Validation of models is itself a huge topic. Essentially it is impossible to validate a model of any complexity. This would require a vast amount of input and output data spanning the entire range of model response, which essentially makes the model moot.

However, if we restrict ourselves to models that can be spot checked over at least part of the range, we find that models generally require three essentials:

A kernel that describes the behavior
A domain in which the kernel operates
A full set of boundaries and conditions on those boundaries

In a steady state model (one that doesn't change with time), the boundary conditions (BCs) don't change. In a transient problem (one that does change in time), the boundary conditions may change, and in addition we must specify starting conditions or boundaries referred to as initial conditions (ICs).

A Few Comments on the Elements of Models

Many beginning modelers underestimate the absolute necessity of BCs and ICs, and the over-riding need to fully specify the domain. In fact, in most physical models, the boundary conditions are more important than the kernel. This is a result of the fact that in most physical processes, the values of the boundary conditions propagate into the interior of the problem with time. A corollary of the above is that modeling requires a lot of data on the domain and the BCs to get accurate results. Typically, errors in output stem as much or more from a lack of data than from errors in the model itself.

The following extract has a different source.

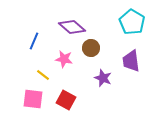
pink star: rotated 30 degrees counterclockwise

When you go to a talk, and are impressed by the sophistication of the model, and the pretty output graphics, be sure to ask yourself: was there really enough data at the input to reach this output uniquely? (Mark Twain said it better in his famous quote).

The Kernel

Most models of geo problems start with trying to describe some physical process in some mathematical form. There are a variety of different approaches, but one of the oldest and most successful approaches has been to look for a differential (or integral-differential) equation whose response mimics the physical system. Although this step is often glossed over, it is actually a difficult step to make in any new process. As can be seen in the note (and our work) on heat flow, one usually makes numerous simplifying assumptions in producing the mathematical equation. It is very easy to lose sight of these assumptions after the model is made, and it is very difficult to know which assumptions can be justified while making the model, and which won't become important later on.

To a large extent, after you have settled on a kernel equation, and assembled your data on BCs and the solution domain, you have very little thinking left to do, merely a lot of hard work. When most people think of modeling, they think of this final part of the problem. However, most of the thinking should have gone into the first part.

Solving the kernel equation

If you have ended up with a differential equation as your kernel, you are lucky. There are many different solution techniques. Two of the largest classes of solvers are those based on Finite Differences and those based on Finite Elements. In Finite Difference techniques, you construct an approximate numerical description of the kernel equation, and then solve that approximation exactly. In Finite Element techniques, you preserve (in theory) in exact equation, but seek solutions that approximate it in some sense. F.E. methods are generally somewhat better (faster and easier to focus in on a small sub-region), however F.D. methods are generally easier to code initially and are often used in preliminary work and non-production code.

If you don’t end up with a simple equation in the kernel, then you need to be creative. We will investigate a couple of problems that don’t lend themselves to pretty differential equation solutions.